New York City isn’t the only place experiencing this trend. States with the highest tax burdens—such as California, Illinois, and New York—are all losing residents, The Epoch Times reports.
“The evidence is clear that competitive tax rates, thoughtful regulations, and responsible spending lead to more opportunities for all Americans,” notes the Rich States, Poor States report by the American Legislative Exchange Council (ALEC) and the Laffer economic analysis team.
The ALEC/Laffer report compares the economic progress of states based on factors influenced by state policy. The Economic Performance Ranking calculates a state’s economic prospects based on three factors: state gross domestic product, absolute domestic migration, and non-farm payroll and employment. The study identifies New York as the state with the worst economic outlook in 2020—a rank the state has held since 2014. Utah ranks first and has done so for the last 13 years.
The report documents the significantly higher tax burdens in states such as New York, Illinois (ranked 47), and California (ranked 46). Residents and businesses in the best-ranked states—such as Utah, Wyoming, Idaho, and Indiana—enjoy lower taxes and less government regulation. The states that gained the most population in the last ten years include low-tax Texas and Florida, the report notes.
“These states provide a pro-business environment, better tax policy, and more economic competition,” says Jonathan Williams, a coauthor of the ALEC/Laffer report.
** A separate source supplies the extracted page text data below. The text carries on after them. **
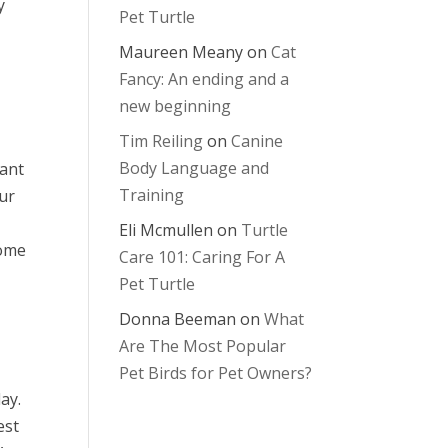
y
Pet Turtle
Maureen Meany
on
Cat
Fancy: An ending and a
new beginning
Tim Reiling
on
Canine
Body Language and
tant
Training
our
Eli Mcmullen
on
Turtle
Some
Care 101: Caring For A
Pet Turtle
Donna Beeman
on
What
Are The Most Popular
Pet Birds for Pet Owners?
ay.
est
Still among the states losing residents are high-tax New York, Illinois, New Jersey, Vermont, and California.
“New York is the most expensive city in America,” writes Kristin Tate in an opinion piece for The Hill. “Its lower-cost neighborhoods are riddled with crime and homelessness.”
“What’s happening in the Big Apple is a microcosm of what’s happening in the nation’s blue states, cities and towns,” Tate writes. “New York, Los Angeles, Chicago—the places where power and capital have traditionally congregated—have become so over-regulated, so overpriced and mismanaged, and so morally bankrupt and soft on crime that people are leaving in droves.”
States with high taxes are generally not working on cutting them but instead are proposing further increases, notes economist Arthur Laffer, a coauthor of the ALEC report. Despite losing 1.3 million residents between 2009 and 2018, New York continues to maintain the highest tax rates in the country.
“Government spending is taxation,” Laffer told FOX News. “Government doesn’t create resources. … They redistribute resources. Whenever the government spends $1 trillion, it takes $1 trillion from workers and producers. … We need free markets more than ever.”